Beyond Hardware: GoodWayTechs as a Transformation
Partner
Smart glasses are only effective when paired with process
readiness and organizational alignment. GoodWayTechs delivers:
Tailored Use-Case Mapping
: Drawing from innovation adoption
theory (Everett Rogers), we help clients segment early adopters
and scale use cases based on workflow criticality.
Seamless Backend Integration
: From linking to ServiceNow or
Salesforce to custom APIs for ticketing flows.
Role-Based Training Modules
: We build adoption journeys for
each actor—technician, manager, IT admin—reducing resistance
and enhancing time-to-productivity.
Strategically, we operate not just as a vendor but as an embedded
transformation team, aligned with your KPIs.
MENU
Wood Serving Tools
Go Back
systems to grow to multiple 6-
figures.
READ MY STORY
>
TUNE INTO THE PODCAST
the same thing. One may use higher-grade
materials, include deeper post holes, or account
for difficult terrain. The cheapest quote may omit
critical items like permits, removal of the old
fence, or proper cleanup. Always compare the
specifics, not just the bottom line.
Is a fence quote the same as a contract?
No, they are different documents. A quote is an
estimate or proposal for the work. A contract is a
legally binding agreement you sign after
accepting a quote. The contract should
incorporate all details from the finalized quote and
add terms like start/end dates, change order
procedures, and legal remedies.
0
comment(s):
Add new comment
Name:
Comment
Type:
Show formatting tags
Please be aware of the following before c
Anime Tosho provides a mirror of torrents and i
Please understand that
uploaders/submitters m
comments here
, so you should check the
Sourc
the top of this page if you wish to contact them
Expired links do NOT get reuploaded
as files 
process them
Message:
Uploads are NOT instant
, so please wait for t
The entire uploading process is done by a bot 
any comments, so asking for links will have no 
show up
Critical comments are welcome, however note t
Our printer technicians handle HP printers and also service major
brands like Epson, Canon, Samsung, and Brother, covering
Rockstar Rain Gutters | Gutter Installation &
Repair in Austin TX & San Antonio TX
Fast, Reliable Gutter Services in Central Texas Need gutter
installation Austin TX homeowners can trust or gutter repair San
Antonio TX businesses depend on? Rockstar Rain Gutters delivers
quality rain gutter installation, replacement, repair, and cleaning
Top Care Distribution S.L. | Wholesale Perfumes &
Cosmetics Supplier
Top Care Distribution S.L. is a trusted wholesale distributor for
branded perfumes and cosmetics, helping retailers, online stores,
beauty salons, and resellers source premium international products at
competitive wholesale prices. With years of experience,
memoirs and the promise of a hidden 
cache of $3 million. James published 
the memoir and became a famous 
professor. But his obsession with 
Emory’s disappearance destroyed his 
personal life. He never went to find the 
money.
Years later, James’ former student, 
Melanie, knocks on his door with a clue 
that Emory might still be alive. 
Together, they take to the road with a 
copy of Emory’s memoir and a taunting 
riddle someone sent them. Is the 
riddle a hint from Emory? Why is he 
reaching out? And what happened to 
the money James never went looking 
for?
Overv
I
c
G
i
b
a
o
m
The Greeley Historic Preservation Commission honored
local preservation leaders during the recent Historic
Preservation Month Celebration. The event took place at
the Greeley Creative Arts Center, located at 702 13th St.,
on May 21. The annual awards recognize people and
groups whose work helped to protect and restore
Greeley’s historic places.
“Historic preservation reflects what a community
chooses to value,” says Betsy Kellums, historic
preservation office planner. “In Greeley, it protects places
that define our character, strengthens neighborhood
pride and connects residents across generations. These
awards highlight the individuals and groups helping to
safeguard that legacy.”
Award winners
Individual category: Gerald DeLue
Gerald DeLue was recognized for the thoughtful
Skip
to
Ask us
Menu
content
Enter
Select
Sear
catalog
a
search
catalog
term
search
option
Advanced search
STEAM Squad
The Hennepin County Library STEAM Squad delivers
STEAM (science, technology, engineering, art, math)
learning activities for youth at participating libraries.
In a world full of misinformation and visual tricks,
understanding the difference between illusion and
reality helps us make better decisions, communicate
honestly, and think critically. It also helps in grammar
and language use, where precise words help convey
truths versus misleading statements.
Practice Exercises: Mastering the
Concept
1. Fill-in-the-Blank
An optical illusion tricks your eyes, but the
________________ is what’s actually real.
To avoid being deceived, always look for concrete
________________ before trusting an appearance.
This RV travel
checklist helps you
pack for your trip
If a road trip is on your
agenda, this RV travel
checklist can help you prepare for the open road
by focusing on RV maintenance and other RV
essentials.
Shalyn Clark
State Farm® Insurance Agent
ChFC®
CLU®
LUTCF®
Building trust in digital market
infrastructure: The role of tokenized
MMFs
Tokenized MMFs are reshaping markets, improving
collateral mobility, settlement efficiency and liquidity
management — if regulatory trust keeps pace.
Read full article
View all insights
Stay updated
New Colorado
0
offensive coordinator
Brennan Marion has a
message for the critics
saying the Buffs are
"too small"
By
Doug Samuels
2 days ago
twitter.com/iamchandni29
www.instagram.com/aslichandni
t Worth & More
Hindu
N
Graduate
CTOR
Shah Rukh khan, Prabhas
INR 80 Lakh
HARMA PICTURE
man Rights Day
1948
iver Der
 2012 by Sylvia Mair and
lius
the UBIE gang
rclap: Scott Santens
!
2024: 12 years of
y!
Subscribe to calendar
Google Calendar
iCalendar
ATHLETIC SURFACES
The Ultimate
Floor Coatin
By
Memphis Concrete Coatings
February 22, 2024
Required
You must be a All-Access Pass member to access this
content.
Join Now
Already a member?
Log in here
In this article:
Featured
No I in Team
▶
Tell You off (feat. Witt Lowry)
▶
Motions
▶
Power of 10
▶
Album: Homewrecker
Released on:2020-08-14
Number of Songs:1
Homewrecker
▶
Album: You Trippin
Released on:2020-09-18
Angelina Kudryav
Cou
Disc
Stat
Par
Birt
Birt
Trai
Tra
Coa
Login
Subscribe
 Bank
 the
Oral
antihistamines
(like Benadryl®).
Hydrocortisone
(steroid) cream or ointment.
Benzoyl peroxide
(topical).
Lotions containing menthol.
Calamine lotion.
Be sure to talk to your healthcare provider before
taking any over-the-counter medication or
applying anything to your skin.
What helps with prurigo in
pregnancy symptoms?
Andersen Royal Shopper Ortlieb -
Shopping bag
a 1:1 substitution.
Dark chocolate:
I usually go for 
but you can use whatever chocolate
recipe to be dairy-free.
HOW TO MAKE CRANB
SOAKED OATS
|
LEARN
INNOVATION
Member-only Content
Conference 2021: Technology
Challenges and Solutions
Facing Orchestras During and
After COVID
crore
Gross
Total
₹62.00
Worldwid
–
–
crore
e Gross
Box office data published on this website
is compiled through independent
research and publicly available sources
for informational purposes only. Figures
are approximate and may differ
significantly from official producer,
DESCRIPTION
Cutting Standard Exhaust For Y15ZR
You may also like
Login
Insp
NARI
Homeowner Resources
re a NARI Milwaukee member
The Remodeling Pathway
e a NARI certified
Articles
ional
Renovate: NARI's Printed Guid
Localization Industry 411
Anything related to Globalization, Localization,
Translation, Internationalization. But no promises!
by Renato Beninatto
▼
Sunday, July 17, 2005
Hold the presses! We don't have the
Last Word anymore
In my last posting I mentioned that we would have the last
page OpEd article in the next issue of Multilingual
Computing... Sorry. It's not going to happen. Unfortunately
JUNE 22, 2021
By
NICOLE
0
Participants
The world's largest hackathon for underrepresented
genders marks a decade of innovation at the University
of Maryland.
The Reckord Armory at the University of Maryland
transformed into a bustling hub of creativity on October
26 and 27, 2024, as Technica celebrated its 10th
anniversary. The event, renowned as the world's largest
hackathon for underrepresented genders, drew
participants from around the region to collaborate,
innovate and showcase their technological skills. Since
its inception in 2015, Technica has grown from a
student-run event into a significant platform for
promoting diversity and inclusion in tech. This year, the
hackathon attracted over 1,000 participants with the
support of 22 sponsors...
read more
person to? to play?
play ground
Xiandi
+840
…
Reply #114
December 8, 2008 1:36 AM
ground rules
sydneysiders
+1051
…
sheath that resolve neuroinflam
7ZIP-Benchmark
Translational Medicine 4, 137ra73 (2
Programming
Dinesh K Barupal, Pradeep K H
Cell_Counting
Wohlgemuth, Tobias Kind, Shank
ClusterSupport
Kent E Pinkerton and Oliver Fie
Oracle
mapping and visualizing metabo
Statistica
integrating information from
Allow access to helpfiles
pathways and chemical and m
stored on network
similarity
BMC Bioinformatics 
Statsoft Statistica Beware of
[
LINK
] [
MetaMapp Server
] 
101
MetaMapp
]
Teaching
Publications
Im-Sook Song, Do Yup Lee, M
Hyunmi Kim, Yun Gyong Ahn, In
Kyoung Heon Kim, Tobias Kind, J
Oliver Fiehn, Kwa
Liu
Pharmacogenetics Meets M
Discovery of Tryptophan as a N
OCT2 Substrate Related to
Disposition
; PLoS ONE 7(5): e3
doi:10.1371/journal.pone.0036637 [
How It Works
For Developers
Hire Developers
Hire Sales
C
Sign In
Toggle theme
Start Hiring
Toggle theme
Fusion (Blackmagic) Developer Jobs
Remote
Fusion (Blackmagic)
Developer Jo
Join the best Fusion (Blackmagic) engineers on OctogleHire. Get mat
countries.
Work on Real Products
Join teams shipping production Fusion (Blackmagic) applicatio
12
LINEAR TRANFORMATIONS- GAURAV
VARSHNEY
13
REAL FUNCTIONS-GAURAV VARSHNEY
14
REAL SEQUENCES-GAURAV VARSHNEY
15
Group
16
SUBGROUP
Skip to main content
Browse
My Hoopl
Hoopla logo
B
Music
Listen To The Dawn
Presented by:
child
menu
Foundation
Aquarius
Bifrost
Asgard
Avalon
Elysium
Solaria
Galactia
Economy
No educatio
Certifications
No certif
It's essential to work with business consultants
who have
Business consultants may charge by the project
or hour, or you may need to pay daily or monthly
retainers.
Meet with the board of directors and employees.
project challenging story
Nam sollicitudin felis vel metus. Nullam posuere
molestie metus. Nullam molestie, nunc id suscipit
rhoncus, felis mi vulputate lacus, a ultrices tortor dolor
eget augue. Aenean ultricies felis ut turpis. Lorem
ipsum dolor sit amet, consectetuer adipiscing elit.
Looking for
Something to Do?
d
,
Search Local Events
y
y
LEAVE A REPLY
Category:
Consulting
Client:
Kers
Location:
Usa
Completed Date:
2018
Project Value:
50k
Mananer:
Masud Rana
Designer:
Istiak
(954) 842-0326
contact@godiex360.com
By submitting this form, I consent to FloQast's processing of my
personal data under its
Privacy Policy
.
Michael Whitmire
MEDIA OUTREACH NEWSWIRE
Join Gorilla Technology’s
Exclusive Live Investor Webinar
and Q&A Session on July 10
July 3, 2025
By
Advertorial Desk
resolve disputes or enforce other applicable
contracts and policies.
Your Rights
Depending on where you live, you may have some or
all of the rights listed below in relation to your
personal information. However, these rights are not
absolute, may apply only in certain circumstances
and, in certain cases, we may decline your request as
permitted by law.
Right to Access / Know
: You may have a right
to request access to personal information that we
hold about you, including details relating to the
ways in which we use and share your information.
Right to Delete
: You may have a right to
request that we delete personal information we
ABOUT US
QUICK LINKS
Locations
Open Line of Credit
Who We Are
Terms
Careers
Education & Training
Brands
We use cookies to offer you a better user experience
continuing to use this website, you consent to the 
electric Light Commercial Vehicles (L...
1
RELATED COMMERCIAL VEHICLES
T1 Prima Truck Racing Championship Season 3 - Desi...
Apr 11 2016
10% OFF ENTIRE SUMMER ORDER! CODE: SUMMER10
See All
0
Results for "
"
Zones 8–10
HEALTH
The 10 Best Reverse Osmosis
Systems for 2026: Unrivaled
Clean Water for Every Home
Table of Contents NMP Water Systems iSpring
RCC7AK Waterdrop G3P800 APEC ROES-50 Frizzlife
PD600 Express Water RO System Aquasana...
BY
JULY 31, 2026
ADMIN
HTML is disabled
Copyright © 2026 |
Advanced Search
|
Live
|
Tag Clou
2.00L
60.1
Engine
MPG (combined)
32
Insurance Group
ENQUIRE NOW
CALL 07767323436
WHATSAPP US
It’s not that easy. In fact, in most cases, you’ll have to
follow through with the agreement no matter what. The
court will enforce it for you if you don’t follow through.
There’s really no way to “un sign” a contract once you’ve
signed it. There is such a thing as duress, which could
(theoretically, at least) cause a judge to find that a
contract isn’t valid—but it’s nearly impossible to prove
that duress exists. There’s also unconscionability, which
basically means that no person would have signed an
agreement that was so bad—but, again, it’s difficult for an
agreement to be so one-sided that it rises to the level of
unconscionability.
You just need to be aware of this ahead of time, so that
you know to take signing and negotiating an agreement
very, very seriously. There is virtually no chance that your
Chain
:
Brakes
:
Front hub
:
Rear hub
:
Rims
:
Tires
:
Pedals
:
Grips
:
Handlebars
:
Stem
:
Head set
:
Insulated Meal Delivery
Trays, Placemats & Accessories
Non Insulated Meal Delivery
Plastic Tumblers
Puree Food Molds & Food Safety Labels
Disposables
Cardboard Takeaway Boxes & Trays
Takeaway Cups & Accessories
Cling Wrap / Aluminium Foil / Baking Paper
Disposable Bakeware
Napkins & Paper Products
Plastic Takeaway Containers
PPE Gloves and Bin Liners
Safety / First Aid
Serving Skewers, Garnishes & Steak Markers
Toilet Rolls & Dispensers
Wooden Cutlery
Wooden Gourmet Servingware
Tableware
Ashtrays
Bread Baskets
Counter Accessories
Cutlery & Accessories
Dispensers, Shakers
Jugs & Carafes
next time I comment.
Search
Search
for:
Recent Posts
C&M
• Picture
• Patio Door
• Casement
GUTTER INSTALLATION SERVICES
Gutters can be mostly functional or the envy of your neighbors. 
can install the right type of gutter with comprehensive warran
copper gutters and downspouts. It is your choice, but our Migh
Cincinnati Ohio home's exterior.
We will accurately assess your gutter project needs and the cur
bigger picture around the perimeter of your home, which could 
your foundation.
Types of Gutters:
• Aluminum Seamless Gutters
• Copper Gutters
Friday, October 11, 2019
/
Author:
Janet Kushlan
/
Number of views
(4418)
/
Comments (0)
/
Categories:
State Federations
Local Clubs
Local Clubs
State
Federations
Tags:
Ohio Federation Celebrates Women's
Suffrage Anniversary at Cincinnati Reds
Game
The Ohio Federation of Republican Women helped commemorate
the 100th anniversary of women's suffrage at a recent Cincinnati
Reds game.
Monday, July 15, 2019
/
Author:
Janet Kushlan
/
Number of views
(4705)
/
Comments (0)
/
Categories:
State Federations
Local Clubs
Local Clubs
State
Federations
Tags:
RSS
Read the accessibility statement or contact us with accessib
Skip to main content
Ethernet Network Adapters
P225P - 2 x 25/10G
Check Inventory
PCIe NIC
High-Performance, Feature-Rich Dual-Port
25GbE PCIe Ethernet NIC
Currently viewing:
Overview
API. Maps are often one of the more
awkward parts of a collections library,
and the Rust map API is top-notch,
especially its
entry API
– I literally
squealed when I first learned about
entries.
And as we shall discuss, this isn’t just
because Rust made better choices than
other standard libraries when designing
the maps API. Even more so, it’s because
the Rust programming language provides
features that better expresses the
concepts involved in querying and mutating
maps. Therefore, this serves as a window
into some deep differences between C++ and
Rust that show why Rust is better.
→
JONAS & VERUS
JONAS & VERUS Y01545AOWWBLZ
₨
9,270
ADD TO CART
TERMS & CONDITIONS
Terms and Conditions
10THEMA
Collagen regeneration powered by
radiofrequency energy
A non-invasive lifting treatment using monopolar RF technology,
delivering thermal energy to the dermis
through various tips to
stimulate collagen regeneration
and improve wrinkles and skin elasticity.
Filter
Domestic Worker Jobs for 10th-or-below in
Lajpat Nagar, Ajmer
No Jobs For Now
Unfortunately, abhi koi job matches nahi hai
----
(Problem requirements) Count the lines in the records above that contain the string "next", treating case as significant. Return only the number.

(Reply) 2